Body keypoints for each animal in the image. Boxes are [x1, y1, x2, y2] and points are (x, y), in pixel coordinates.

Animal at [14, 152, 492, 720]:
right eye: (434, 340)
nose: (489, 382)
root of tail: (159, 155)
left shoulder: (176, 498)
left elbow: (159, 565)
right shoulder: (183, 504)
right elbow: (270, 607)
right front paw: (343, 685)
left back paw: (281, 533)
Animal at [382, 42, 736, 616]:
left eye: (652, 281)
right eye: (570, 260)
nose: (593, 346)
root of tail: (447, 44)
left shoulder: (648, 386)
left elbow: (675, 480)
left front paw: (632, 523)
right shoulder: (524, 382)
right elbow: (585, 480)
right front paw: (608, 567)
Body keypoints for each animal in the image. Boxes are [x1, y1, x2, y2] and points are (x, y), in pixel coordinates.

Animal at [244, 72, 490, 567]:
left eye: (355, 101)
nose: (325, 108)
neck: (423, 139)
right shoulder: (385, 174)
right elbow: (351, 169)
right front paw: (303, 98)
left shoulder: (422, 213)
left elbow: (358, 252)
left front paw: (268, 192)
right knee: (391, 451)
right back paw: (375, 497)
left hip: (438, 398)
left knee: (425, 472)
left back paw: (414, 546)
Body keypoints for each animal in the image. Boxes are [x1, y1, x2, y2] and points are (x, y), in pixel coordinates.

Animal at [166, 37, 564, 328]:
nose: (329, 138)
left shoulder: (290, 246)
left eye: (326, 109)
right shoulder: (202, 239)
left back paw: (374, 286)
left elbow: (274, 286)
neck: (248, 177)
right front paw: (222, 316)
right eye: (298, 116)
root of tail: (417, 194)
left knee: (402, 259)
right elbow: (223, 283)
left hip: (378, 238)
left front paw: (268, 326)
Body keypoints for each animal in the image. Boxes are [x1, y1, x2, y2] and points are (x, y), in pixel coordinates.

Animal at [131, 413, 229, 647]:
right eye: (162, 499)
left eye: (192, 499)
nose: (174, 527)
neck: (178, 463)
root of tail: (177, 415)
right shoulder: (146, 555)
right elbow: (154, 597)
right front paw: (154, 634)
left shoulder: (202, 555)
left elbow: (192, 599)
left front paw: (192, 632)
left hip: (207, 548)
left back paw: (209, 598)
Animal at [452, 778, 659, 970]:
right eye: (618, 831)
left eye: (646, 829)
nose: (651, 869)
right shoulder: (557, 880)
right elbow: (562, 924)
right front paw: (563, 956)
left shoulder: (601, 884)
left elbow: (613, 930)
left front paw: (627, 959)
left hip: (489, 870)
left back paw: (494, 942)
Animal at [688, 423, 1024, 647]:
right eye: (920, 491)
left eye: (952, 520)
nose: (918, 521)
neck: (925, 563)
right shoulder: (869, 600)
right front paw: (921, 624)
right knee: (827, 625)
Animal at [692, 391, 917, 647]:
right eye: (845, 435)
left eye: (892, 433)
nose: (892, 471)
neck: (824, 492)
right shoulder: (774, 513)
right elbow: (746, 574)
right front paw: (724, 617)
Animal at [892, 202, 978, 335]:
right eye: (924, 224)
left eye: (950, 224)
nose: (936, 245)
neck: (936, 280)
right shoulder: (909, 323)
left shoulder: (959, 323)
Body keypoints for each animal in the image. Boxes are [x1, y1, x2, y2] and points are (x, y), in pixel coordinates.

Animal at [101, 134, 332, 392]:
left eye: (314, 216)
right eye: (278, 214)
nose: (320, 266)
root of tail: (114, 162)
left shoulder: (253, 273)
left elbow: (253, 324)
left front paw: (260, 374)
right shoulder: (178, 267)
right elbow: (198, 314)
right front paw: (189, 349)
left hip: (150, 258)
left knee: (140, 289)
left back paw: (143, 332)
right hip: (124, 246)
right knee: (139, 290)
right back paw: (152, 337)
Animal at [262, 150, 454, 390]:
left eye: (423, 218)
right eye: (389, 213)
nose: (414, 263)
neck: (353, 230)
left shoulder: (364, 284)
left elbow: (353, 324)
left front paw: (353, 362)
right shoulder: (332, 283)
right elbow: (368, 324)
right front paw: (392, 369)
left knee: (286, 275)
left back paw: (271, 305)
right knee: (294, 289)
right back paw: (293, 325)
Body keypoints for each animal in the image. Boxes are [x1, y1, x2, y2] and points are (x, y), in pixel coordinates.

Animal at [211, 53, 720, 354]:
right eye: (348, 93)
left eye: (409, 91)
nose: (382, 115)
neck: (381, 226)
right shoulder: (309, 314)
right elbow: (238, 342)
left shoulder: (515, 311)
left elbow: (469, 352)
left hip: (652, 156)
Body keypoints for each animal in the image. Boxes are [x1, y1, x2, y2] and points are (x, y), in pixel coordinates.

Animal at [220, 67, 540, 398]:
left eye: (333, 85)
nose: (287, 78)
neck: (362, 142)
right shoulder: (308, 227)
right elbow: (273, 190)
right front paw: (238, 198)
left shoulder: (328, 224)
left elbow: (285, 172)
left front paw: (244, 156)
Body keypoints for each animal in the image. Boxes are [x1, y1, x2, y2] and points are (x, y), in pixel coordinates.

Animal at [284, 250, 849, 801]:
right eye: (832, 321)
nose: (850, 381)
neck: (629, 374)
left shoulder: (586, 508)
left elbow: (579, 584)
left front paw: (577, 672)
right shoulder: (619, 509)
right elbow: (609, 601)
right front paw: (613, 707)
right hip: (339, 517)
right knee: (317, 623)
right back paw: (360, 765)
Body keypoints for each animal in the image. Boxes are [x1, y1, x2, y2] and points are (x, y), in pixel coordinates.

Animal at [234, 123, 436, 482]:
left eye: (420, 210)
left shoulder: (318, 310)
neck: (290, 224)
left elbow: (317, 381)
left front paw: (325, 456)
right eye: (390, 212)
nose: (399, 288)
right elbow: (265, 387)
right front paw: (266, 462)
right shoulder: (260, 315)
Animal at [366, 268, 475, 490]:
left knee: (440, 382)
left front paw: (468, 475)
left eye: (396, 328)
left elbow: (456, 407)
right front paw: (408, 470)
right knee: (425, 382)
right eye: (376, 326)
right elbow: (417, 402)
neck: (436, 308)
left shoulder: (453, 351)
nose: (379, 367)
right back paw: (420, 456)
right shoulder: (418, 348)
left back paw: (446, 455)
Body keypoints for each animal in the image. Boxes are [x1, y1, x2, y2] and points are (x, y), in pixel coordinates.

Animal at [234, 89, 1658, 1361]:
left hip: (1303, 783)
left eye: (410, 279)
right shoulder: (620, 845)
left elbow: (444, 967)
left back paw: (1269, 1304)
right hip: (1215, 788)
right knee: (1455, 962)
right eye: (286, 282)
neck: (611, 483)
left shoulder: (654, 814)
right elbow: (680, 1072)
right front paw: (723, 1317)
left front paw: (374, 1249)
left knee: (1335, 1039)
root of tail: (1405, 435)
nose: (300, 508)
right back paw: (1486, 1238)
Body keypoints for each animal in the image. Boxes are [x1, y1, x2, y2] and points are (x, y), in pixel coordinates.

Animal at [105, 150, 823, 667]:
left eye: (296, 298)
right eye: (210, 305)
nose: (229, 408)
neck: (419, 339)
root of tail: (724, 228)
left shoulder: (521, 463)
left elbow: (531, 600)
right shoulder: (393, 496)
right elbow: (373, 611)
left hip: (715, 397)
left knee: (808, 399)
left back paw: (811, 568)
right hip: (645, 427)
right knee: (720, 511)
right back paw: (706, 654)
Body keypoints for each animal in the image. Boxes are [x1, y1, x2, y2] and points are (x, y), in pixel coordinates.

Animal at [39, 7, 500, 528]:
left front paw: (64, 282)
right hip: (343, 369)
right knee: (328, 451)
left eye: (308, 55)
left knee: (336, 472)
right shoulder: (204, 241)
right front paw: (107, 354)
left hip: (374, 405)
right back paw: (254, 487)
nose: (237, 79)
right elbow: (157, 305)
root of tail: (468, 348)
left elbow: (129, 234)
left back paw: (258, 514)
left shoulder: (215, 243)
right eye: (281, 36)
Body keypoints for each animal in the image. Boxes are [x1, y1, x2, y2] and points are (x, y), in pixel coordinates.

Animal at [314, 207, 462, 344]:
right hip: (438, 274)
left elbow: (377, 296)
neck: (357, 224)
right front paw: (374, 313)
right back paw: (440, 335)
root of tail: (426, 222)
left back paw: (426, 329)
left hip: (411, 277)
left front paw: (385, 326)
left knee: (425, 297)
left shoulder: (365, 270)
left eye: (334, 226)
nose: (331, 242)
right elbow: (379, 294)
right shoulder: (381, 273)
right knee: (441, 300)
========================================================================
WORK INSTRUCTION: The answer is the run of lines above from the line containing "left eye: (192, 499)" through the line containing "right back paw: (293, 325)", copied exactly and alone.

OUTPUT OF THE EXERCISE:
left eye: (192, 499)
nose: (174, 527)
neck: (178, 463)
root of tail: (177, 415)
right shoulder: (146, 555)
right elbow: (154, 597)
right front paw: (154, 634)
left shoulder: (202, 555)
left elbow: (192, 599)
left front paw: (192, 632)
left hip: (207, 548)
left back paw: (209, 598)
Animal at [452, 778, 659, 970]:
right eye: (618, 831)
left eye: (646, 829)
nose: (651, 869)
right shoulder: (557, 880)
right elbow: (562, 924)
right front paw: (563, 956)
left shoulder: (601, 884)
left elbow: (613, 930)
left front paw: (627, 959)
left hip: (489, 870)
left back paw: (494, 942)
Animal at [688, 423, 1024, 647]:
right eye: (920, 491)
left eye: (952, 520)
nose: (918, 521)
neck: (925, 563)
right shoulder: (869, 600)
right front paw: (921, 624)
right knee: (827, 625)
Animal at [692, 391, 917, 647]:
right eye: (845, 435)
left eye: (892, 433)
nose: (892, 471)
neck: (824, 492)
right shoulder: (774, 513)
right elbow: (746, 574)
right front paw: (724, 617)
Animal at [892, 202, 978, 335]:
right eye: (924, 224)
left eye: (950, 224)
nose: (936, 245)
neck: (936, 280)
right shoulder: (909, 323)
left shoulder: (959, 323)
Body keypoints for each animal in the image. Boxes are [x1, y1, x2, y2] and points are (x, y), in pixel coordinates.

Animal at [101, 134, 332, 392]:
left eye: (314, 216)
right eye: (278, 214)
nose: (320, 266)
root of tail: (114, 162)
left shoulder: (253, 273)
left elbow: (253, 324)
left front paw: (260, 374)
right shoulder: (178, 267)
right elbow: (198, 314)
right front paw: (189, 349)
left hip: (150, 258)
left knee: (140, 289)
left back paw: (143, 332)
right hip: (124, 246)
right knee: (139, 290)
right back paw: (152, 337)
Animal at [262, 150, 454, 390]:
left eye: (423, 218)
right eye: (389, 213)
nose: (414, 263)
neck: (353, 230)
left shoulder: (364, 284)
left elbow: (353, 324)
left front paw: (353, 362)
right shoulder: (332, 283)
right elbow: (368, 324)
right front paw: (392, 369)
left knee: (286, 275)
left back paw: (271, 305)
right knee: (294, 289)
right back paw: (293, 325)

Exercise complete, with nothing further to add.